BEGIN DOCUMENT EXCERPT

The arbitrators had also to deal with the fact that there were certain villages not originally part of any of the taluqas, but acquired by the deceased out of his savings and as investments, and that neither these nor the personal property of the deceased, which was of considerable value, had been disposed of by the will, but were now to be dealt with by the arbitrators as part of the estate of the deceased. In the result they divided the taluqas of Khanpur (with the exception of two villages which they considered belonged really to Bhilwal) and Sikandarpur between the parties, awarded Bhilwal with Hasanpur to the widow, divided the after-acquired villages between them, and divided the personal property in such a manner as to bring the ultimate acquisitions in the combined kinds of property nearly equal as between the two lines. It would be observed that the only parties to the award were the brother and the widow, and that the daughter and her issue were not parties. The probable explanation of this is that though the arbitration ultimately took a wider range, the dispute started on the question which of the two should be entered on the register, and that the daughter, as her estate was not a present one, would in no circumstances be put on the register. It may be also that the parties were impressed with the general Mahomedan law according to which it is said that no notice is taken of an attempt to limit an estate in land to the grantee for life with remainder over, but that all such gifts are treated as gifts out and out to the first taker; or, finally, it may be that the dispute was considered as one between the two lines, and so the daughter and her issue were deemed for this purpose to be sufficiently represented by the widow. This absence of the daughter has given rise to a good deal of discussion in the course of the case, but their Lordships think it immaterial for the purpose of either of these appeals, because as regards that which will be first dealt with (that is the claim on behalf of the brothers line) all the opponents can deduce title through the widow, and, therefore, are bound by the award, and entitled to avail themselves of its provisions.

END DOCUMENT EXCERPT

■ EXERCISE:
In the arbitration excerpt, what did the arbitrators award to the widow? The data is separate material, unrelated to the arbitration excerpt.

BEGIN RECORDED INFORMATION

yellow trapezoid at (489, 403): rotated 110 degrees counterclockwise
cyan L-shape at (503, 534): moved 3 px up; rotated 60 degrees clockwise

END RECORDED INFORMATION

■ SOLUTION FOR THIS TASK:
Bhilwal with Hasanpur.